■ TASK REQUIREMENTS
In the entries below, find each line with the string "linejoin" and copy it.

--- DATA ---

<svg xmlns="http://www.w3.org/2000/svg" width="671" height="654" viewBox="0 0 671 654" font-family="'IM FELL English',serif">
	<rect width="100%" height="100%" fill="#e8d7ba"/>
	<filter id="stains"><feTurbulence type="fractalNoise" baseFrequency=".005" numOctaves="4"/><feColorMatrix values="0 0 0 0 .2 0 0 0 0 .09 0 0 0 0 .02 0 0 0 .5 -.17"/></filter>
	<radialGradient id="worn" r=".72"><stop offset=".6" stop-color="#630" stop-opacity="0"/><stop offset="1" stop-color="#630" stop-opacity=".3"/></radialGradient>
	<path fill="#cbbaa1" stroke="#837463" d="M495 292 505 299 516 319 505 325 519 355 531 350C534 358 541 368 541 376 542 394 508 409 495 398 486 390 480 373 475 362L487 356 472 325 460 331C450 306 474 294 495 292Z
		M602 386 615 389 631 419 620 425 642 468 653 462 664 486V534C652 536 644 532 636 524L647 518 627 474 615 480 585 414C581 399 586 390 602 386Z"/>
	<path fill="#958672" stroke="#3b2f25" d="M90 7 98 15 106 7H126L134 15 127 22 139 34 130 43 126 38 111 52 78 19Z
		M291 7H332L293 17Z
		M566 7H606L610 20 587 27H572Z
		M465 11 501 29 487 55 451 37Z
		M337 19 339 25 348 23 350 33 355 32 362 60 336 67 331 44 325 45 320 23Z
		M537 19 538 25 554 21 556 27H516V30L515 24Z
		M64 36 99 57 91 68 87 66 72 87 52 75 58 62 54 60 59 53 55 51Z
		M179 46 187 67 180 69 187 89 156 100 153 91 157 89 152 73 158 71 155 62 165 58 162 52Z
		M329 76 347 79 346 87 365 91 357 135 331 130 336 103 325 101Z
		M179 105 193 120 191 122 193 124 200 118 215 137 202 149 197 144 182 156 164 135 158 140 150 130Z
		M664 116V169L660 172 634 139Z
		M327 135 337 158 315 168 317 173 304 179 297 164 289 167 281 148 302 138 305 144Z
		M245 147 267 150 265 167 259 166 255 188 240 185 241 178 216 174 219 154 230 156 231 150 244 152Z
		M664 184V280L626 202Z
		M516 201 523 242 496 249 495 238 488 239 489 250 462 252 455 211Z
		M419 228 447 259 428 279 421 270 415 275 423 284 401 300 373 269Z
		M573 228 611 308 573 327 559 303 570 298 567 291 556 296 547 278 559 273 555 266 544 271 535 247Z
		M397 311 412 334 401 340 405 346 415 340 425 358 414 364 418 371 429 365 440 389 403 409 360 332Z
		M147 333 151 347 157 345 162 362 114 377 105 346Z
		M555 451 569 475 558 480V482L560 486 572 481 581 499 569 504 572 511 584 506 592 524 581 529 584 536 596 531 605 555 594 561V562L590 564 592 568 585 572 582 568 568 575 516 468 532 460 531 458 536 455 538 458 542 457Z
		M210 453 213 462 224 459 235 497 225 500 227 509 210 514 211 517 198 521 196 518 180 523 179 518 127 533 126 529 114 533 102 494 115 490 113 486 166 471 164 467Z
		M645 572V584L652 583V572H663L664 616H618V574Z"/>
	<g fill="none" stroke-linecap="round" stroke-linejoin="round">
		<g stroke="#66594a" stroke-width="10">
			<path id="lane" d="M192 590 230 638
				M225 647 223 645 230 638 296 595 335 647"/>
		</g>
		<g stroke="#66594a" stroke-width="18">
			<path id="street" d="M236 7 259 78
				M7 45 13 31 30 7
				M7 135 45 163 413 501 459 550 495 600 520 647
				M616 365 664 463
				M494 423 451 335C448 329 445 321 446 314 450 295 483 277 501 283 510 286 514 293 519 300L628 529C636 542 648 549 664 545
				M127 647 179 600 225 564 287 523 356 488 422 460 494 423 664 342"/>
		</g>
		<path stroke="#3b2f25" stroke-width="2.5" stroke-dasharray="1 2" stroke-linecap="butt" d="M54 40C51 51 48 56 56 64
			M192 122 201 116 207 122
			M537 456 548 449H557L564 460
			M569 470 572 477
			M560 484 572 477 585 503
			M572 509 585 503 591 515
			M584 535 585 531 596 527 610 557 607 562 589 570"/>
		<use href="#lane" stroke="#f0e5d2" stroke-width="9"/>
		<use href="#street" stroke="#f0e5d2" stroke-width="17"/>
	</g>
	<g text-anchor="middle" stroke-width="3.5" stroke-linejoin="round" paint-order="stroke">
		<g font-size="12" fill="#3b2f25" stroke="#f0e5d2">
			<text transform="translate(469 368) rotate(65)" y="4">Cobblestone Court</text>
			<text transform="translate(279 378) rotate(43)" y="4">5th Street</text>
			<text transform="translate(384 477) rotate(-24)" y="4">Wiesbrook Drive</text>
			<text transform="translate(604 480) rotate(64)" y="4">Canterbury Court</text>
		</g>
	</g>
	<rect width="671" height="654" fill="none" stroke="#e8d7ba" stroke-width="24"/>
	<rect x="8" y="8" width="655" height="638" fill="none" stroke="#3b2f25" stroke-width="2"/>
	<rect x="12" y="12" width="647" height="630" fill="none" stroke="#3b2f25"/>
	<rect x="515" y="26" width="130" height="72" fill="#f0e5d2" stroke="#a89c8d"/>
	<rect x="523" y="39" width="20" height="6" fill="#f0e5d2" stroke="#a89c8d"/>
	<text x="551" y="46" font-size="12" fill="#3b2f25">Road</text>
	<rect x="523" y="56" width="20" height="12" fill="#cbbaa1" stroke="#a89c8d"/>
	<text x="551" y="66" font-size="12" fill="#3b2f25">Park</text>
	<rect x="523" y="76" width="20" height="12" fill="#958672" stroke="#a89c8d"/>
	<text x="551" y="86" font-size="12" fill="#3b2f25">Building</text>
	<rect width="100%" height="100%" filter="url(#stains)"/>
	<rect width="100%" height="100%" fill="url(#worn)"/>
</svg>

---

■ YOUR RESPONSE
	<g fill="none" stroke-linecap="round" stroke-linejoin="round">
	<g text-anchor="middle" stroke-width="3.5" stroke-linejoin="round" paint-order="stroke">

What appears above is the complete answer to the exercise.